Endpoint information
In order to simplify the overall implementation, the current proposal is for Cloud to store an endpoint (or a list of endpoints) where the managers of a specific swarm are reachable at.

For Docker for AWS for example this will mean an ELB that always points to the managers, which libmachete (AWS controller?) keeps up-to-date should the list of managers change.
For "BYOC", the user will manage this and specify this information on registration, and keep it up to date manually.

Provider credentials on the cluster
Tough one. Cloud will definitely store provider credentials in order to do the provisioning of the cluster. Ideally the cluster is self-sufficient and can authenticate with the underlying cloud provider without any stored credentials (using instance roles). Due to the lack of support for this functionality in any other cloud provider other than AWS, I agree we need to solve this in a more generic way.

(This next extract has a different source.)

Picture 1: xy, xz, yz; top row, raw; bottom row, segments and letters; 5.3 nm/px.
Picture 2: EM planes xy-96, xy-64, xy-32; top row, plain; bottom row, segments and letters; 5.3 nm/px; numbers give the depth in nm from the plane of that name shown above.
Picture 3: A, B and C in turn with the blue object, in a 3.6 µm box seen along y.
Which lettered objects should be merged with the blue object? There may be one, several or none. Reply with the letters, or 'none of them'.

The easiest solution would be for libmachete to store credentials on the cluster (securely) and for the user to update them when necessary. If the cluster is deployed through Cloud, we could copy/sync those credentials to the cluster, and let the user keep them updated in Cloud. But definitely needs a bit more thought.

Auto-scale swarm
Not sure of the requirement here - Cloud will only need manual scaling up and down of the cluster.

Swarm bootstrap

FWIW, as far as initial Swarm bootstrap goes, I am still of the position that we should work with the Swarm team to have a first-class way for Swarm to do its own leader election

+1

[friism]

@fermayo sounds good - to confirm, with BYOC, libmachete will not get involved right?

[fermayo]

@friism not if we make the user specify the managers' endpoint manually for all BYOC. However, doing BYOC on a Docker for AWS/Azure cluster, we could make it a bit more elegant and once engine ports are secured using Cloud's plugin, libmachete could create an ELB that points to the managers (and keeps it up to date) and automatically register that endpoint with Cloud, instead of making the user do it manually. WDYT?